# I am now an ordained baptist preacher



## Dana Young (Dec 14, 2009)

And I will always need ya'lls prayers so when you think of me lift me up that I would always follow GOD's direction.


----------



## bat (Dec 14, 2009)

Congratulations, God needs all the help he can get.  I am sure you will serve him well.  Prayers will be made in your behalf.  May God richly watch over you as you face the many trials out there today.


----------



## redneckcamo (Dec 14, 2009)

that is awsome !


----------



## Dana Young (Dec 14, 2009)

k9 I follow you 100% I have been preaching for 12 years just was called to pastor a church henced the Ordination


----------



## cmghunter (Dec 14, 2009)

Congratulations Dana..


----------



## j_seph (Dec 14, 2009)

Congrats, I think

Just messing with you brother, seriously, congrats. Is this the church you mentioned in Banks county


----------



## AM1 (Dec 14, 2009)

Congrats, I am a baptist deacon myself. I had a preacher recently tell me that he felt sorry for deacons because a preacher can up & leave when it gets too rough, deacons are stuck where they are-  My advice - Love, feed, and care for your flock....and shear them when needed.


----------



## Inthegarge (Dec 14, 2009)

Welcome to the Brotherhood !!!   I will be praying for you and your new Church. If I can ever be of service please don't hesitate to call.......RW


----------



## Sargent (Dec 15, 2009)

Congrats!  Praying for you.


----------



## South Man (Dec 15, 2009)

Glad for you! Prayers being sent as we speak.


----------



## loucfir (Dec 15, 2009)

God works in mysterious ways, his wonders to perform.
Good luck in your new position, I'll be pulling for you.
Lou


----------



## dawg2 (Dec 15, 2009)

loucfir said:


> God works in mysterious ways, his wonders to perform.
> Good luck in your new position, I'll be pulling for you.
> Lou



...interesting screen name


----------



## jmharris23 (Dec 15, 2009)

Congrats and I'll be praying for you! I've been pastoring for a few years so if I can help always feel free to ask!


----------



## Paymaster (Dec 15, 2009)

Congrats Dana. That is awesome!!!!! Prayers are added that God direct you in all things!!!!!!


----------



## Dana Young (Dec 15, 2009)

Thanks all I may be calling on yall


----------



## Dana Young (Dec 15, 2009)

I have no degree just called by GOD to preach the gospel and called by a church to be their pastor. I believe that is the only prerequisit I had to stand before a board of ordained deacons and preachers and be examined as my worthiness to be an ordained preacher. As well to see that GODs hand is on me if you understand that. I am currently praying about bible college and will follow Gods direction on that. But this is what I believe Whom GOD calls He qualifies. I I think you need to be grounded in GOD's word and called by him before entering into any of mans educational doctrines. Nothing wrong with learning just be sure you aren't following mans opinion.


----------



## Paymaster (Dec 15, 2009)

Dana Young said:


> I have no degree just called by GOD to preach the gospel and called by a church to be their pastor. I believe that is the only prerequisit I had to stand before a board of ordained deacons and preachers and be examined as my worthiness to be an ordained preacher. As well to see that GODs hand is on me if you understand that. I am currently praying about bible college and will follow Gods direction on that. But this is what I believe Whom GOD calls He qualifies. I I think you need to be grounded in GOD's word and called by him before entering into any of mans educational doctrines. Nothing wrong with learning just be sure you aren't following mans opinion.

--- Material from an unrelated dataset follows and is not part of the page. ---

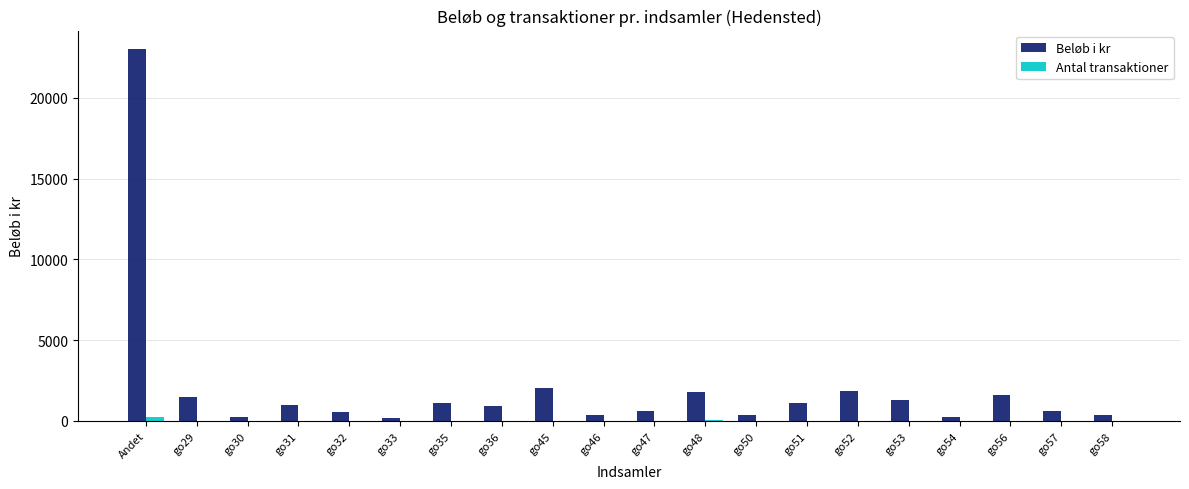

Which series has the largest total across all categories?

Beløb i kr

The world need more God Called Preachers for sure. Thanks for answering that call!


----------



## hunter_58 (Dec 15, 2009)

Paymaster said:


> The world need more God Called Preachers for sure. Thanks for answering that call!



very well said, and i agree !


----------



## Woody's Janitor (Dec 17, 2009)

Congrats! Prayers are sent.


----------



## Randy (Dec 17, 2009)

Congrats, if you ever want to start a little "creek side" church, I know where one needs to be.


----------



## Jeffriesw (Dec 17, 2009)

Congrats and I will keep you in my Prayers!


----------



## threeleggedpigmy (Dec 17, 2009)

Congrats Dana,  You will do well.


----------



## Melissa (Dec 17, 2009)

congrats and prayers sent


----------